2031-2036: Perhaps add a statement to clarify that human-induced warming is the dominant contributor to total warming here?
Section 7: I am curious how these results compare with our dataset "National contributions to climate change due to historical emissions of carbon dioxide, methane, and nitrous oxide since 1850” (paper: https://www.nature.com/articles/s41597-023-02041-1; latest data: https://zenodo.org/records/10839859). In that dataset, we apply IPCC-recommended TCRE and GWP(*) constants to estimate national contributions to climate change (as well as the global total). Our input emissions data sources are similar to those used here (but NB our work included CO2, CH4, and N2O only). Can a comparison be made or is this challenging, e.g. due to incomplete overage of the forcers in our paper? Please don’t feel obliged to do exhaustive work on this unless you think the comparison of your numbers with estimates based on “Emissions*GWP*TCRE” is useful in some way. (I am happy to remain curious.)

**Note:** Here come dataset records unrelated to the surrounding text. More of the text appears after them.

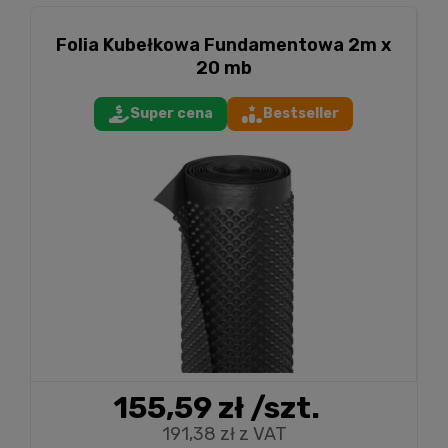
Folia Kubełkowa Fundamentowa 2m x
20 mb
Super cena
Bestseller
155,59 zł
/szt.
191,38 zł z VAT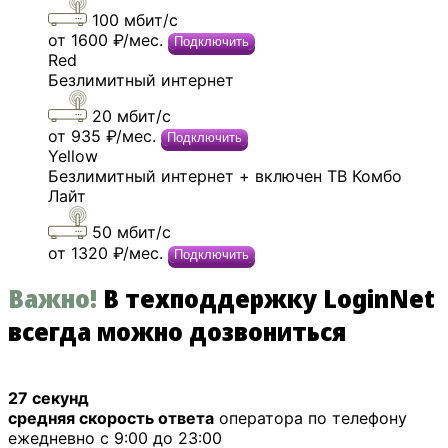
100 мбит/c
от 1600 ₽/мес.
Подключить
Red
Безлимитный интернет
20 мбит/c
от 935 ₽/мес.
Подключить
Yellow
Безлимитный интернет + включен ТВ Комбо
Лайт
50 мбит/c
от 1320 ₽/мес.
Подключить
Важно!
В техподдержку LoginNet
всегда можно дозвониться
27 секунд
средняя скорость ответа
оператора по телефону
ежедневно с 9:00 до 23:00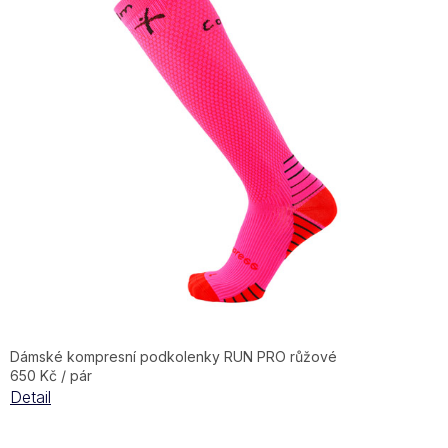
Dámské kompresní podkolenky RUN PRO růžové
650 Kč / pár
Detail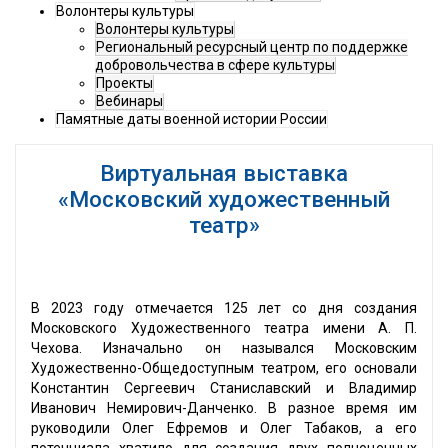
Волонтеры культуры
Волонтеры культуры
Региональный ресурсный центр по поддержке
добровольчества в сфере культуры
Проекты
Вебинары
Памятные даты военной истории России
Виртуальная выставка
«Московский художественный
театр»
В 2023 году отмечается 125 лет со дня создания
Московского Художественного театра имени А. П.
Чехова. Изначально он назывался Московским
Художественно-Общедоступным театром, его основали
Константин Сергеевич Станиславский и Владимир
Иванович Немирович-Данченко. В разное время им
руководили Олег Ефремов и Олег Табаков, а его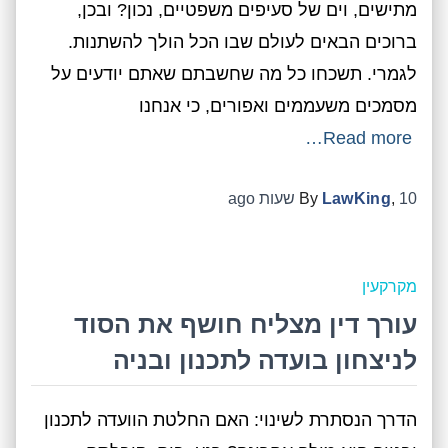
מתישים, וים של סעיפים משפטיים, נכון? ובכן,
ברוכים הבאים לעולם שבו הכל הולך להשתנות.
לגמרי. תשכחו כל מה שחשבתם שאתם יודעים על
מסמכים משעממים ואפורים, כי אנחנו
Read more…
10 שעות
,
LawKing
By
ago
מקרקעין
עורך דין מצליח חושף את הסוד
לניצחון בועדה לתכנון ובניה
הדרך הנסתרת לשינוי: האם החלטת הוועדה לתכנון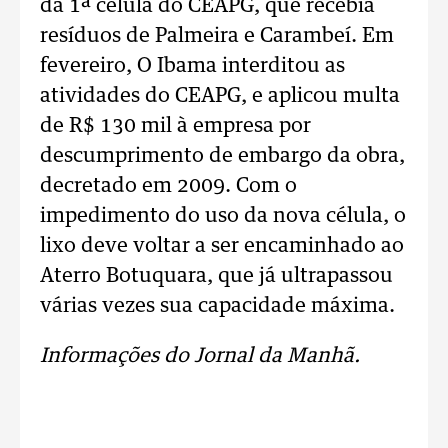
da 1ª célula do CEAPG, que recebia
resíduos de Palmeira e Carambeí. Em
fevereiro, O Ibama interditou as
atividades do CEAPG, e aplicou multa
de R$ 130 mil à empresa por
descumprimento de embargo da obra,
decretado em 2009. Com o
impedimento do uso da nova célula, o
lixo deve voltar a ser encaminhado ao
Aterro Botuquara, que já ultrapassou
várias vezes sua capacidade máxima.
Informações do Jornal da Manhã.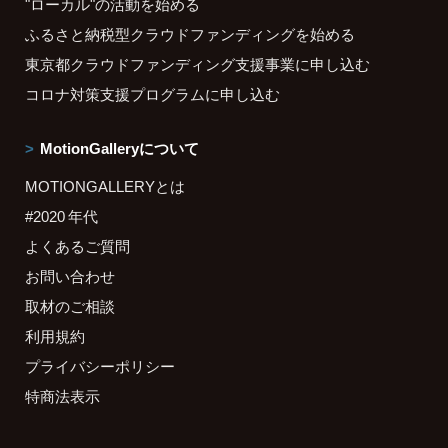
"ローカル"の活動を始める
ふるさと納税型クラウドファンディングを始める
東京都クラウドファンディング支援事業に申し込む
コロナ対策支援プログラムに申し込む
MotionGalleryについて
MOTIONGALLERYとは
#2020 年代
よくあるご質問
お問い合わせ
取材のご相談
利用規約
プライバシーポリシー
特商法表示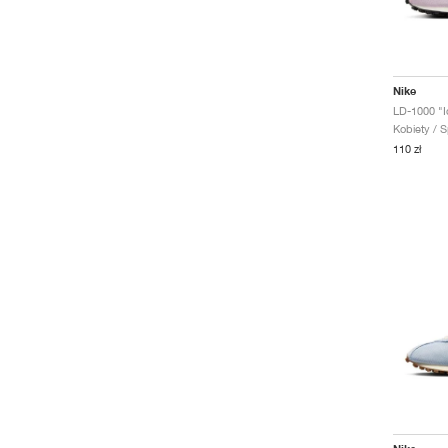
Nike
LD-1000 "Ic
Kobiety / S
110 zł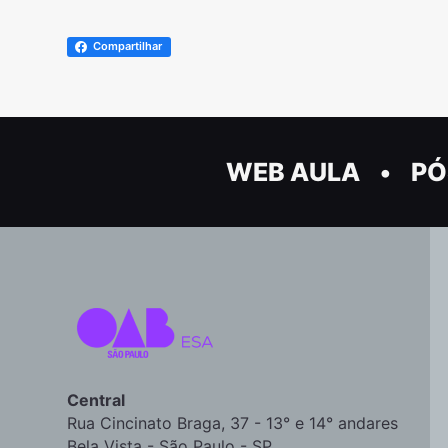
Compartilhar
WEB AULA
PÓ
Central
Rua Cincinato Braga, 37 - 13° e 14° andares
Bela Vista - São Paulo - SP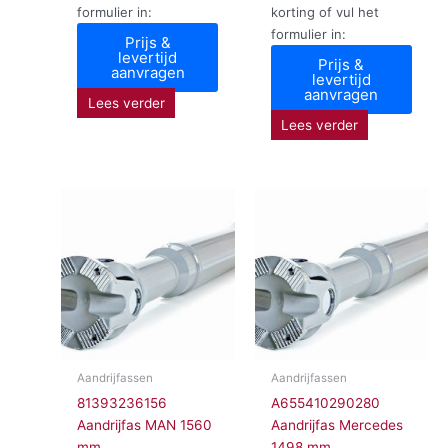
formulier in:
korting of vul het
formulier in:
Prijs &
levertijd
Prijs &
aanvragen
levertijd
aanvragen
Lees verder
Lees verder
Aandrijfassen
Aandrijfassen
81393236156
A655410290280
Aandrijfas MAN 1560
Aandrijfas Mercedes
mm
1498 mm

Figure 9: Is Berkeley Earth diverging from ERA5 after ~2015? If so, an explanation of possible reasons might be worthwhile.
2832-2835: The special note on HadEX seems a little out of place given the huge number of datasets that are adopted into this paper. Perhaps this should go in the acknowledgements or some other appropriate section? Or perhaps the data usage / licensing statements of lots of other datasets should also be given.
Table 10: Cell in row “Greenhouse gas emissions”, column “Methodological since AR6”. My reading of the methods section was that GCB-FFI values had also replaced EDGAR values. Flagging this in case a clarification is needed.
Table 10 is a really great summary of everything new in this report, with nice level of accessible detail, complementing a very comprehensive report.